Zürich: 29 neue Polizistinnen und Polizisten vereidigt
Im Fraumünster in Zürich sind am Freitag 29 Aspirantinnen und Aspiranten der Kantonspolizei vereidigt worden. Neun Frauen und 20 Männer gehören dazu.

Am Freitag sind im Fraumünster in Zürich 29 Polizeiaspirantinnen und Polizeiaspiranten (9 Frauen und 20 Männer) in feierlichem Rahmen durch den Sicherheitsdirektor vereidigt worden.
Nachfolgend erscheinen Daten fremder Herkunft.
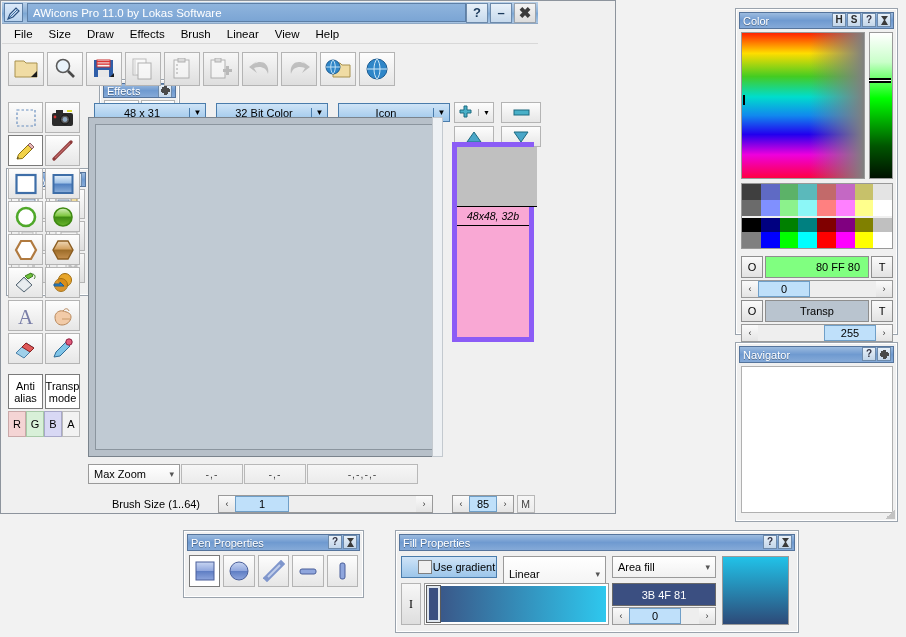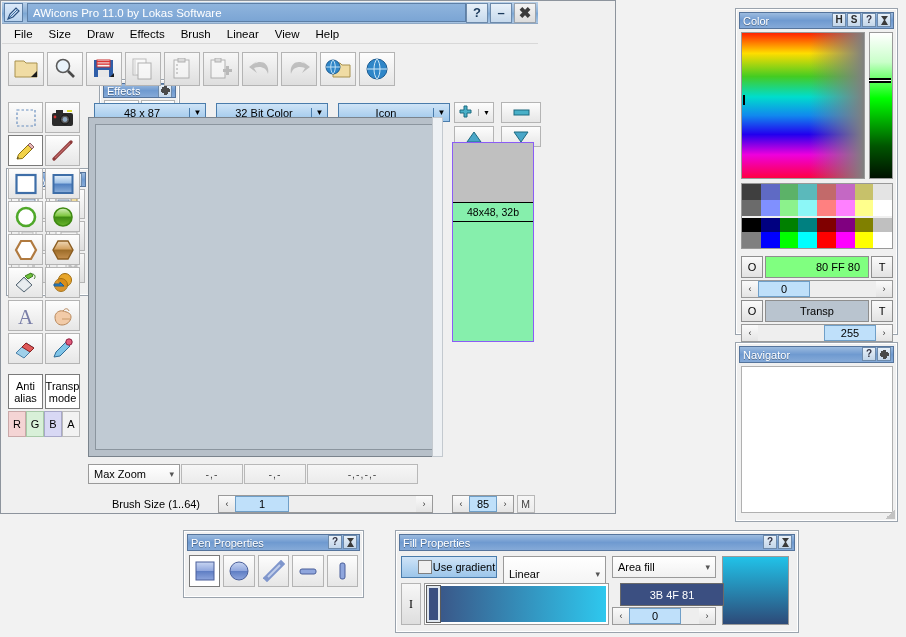"48 x 87" span.cv { text: 87 -> 31 }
«Zürich ist ein sicherer Kanton, und so soll es auch bleiben. Unser Kanton, seine Einwohnerinnen und Einwohner, unsere Gesellschaft und ihre Institutionen brauchen Stabilität und Sicherheit», betonte Sicherheitsdirektor Mario Fehr. Er dankte den Aspirantinnen und Aspiranten, die sich mit ihrem Gelübde bereit erklärt haben, Verantwortung zu übernehmen: «Ich bin sehr froh, dass Sie hier sind, dass Sie sich für diesen Beruf entschieden haben. Ich freue mich, Sie mit der Vereidigung ins Korps der Kantonspolizei Zürich aufzunehmen.»
Marius Weyermann, Kommandant der Kantonspolizei, betonte in seiner Ansprache: «Die Kantonspolizei übernimmt Verantwortung für die Sicherheit im Kanton Zürich, und zwar verlässlich, angemessen und vernetzt. Dafür brauchen wir integre Menschen aus der Mitte der Gesellschaft, die gewillt sind, Dienst für die Gemeinschaft zu leisten.» Er hiess die neuen Polizistinnen und Polizisten im Korps willkommen und freute sich, dass die Aspirantinnen und Aspiranten sich zu diesem Schritt entschieden und die anspruchsvolle Ausbildung erfolgreich absolviert hatten.
Zur Vereidigung waren zahlreiche Gäste aus Politik, Verwaltung, Gemeinden und Partnerorganisationen geladen. Darunter befanden sich auch die Kantonsratspräsidentin sowie mehrere Kantonsrätinnen und Kantonsräte.
Die polizeiliche Grundausbildung dauert zwei Jahre. Im ersten Jahr besuchen die Aspirantinnen und Aspiranten während neun Monaten die Zürcher Polizeischule. Dort erwerben sie die theoretischen und praktischen Grundlagen für den Polizeiberuf.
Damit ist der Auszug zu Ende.